Extracted page text data:
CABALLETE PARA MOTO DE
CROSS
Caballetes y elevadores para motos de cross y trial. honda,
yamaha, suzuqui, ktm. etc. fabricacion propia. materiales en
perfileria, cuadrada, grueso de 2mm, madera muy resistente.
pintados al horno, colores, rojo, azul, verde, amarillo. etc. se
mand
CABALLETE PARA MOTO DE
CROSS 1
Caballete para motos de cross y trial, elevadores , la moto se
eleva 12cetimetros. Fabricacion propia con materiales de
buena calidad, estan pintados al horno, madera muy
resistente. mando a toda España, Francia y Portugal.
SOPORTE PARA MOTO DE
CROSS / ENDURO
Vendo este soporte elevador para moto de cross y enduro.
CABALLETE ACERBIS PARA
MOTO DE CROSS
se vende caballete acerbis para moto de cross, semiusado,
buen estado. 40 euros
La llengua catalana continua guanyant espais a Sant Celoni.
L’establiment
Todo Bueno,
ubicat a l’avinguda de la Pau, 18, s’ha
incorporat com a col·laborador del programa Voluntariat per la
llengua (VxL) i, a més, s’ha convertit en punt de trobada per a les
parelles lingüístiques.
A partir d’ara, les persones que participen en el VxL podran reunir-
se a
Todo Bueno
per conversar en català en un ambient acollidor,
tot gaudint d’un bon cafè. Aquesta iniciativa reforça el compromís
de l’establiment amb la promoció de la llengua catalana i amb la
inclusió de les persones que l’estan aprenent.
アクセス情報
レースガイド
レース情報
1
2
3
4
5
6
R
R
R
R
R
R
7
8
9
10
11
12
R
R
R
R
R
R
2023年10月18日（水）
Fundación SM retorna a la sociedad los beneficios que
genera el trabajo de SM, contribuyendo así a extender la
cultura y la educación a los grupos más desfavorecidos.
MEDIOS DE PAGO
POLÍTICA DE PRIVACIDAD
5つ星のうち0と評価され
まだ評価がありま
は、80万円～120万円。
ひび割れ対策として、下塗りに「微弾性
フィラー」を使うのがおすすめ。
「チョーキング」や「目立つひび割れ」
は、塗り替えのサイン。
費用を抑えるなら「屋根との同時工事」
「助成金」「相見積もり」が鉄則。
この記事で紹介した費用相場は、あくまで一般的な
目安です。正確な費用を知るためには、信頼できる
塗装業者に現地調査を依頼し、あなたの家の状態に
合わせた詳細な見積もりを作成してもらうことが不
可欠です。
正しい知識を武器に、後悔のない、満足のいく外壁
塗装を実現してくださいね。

--

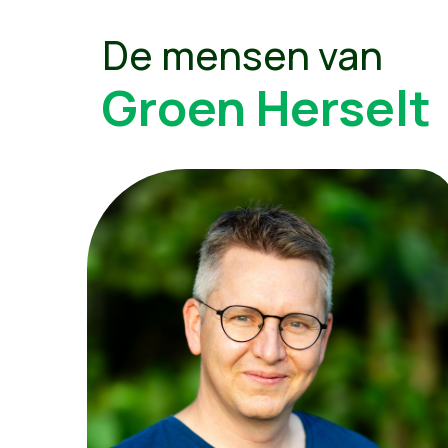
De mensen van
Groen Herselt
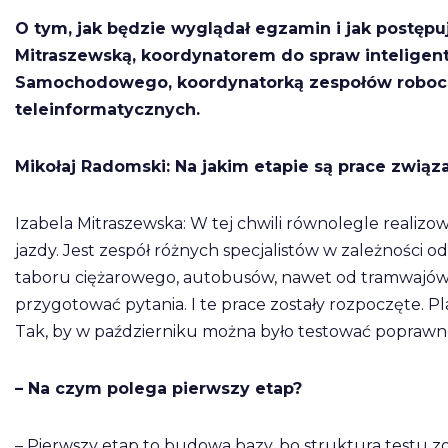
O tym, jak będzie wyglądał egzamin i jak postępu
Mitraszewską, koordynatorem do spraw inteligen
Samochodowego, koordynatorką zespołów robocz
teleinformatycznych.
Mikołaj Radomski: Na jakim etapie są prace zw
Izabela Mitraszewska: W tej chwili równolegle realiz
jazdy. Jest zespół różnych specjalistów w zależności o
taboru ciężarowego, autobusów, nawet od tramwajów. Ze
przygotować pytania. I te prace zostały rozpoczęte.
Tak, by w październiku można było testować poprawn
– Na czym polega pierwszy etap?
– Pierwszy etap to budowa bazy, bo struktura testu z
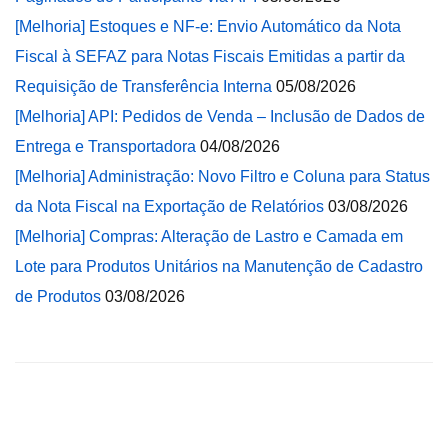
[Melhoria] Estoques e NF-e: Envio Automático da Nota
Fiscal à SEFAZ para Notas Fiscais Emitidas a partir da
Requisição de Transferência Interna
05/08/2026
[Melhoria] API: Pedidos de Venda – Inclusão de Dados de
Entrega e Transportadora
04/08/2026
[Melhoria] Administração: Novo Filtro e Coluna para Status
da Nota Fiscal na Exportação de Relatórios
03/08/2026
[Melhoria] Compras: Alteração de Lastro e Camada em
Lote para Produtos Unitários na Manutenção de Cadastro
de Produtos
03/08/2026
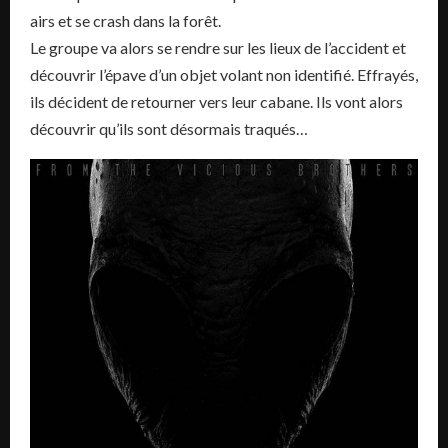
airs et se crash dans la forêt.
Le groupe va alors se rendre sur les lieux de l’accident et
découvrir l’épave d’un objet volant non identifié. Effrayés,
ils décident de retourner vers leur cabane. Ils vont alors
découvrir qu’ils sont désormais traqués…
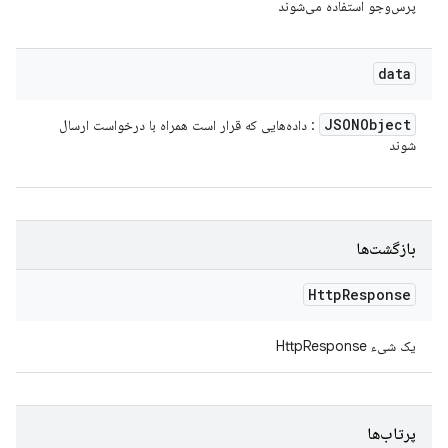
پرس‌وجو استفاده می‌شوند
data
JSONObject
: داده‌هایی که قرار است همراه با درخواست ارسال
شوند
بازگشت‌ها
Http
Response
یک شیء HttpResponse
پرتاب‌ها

Requirement: Where the word "horno" appears in a line of the data above, tally that line; then give the total and nothing more.

Answer to this exercise: 2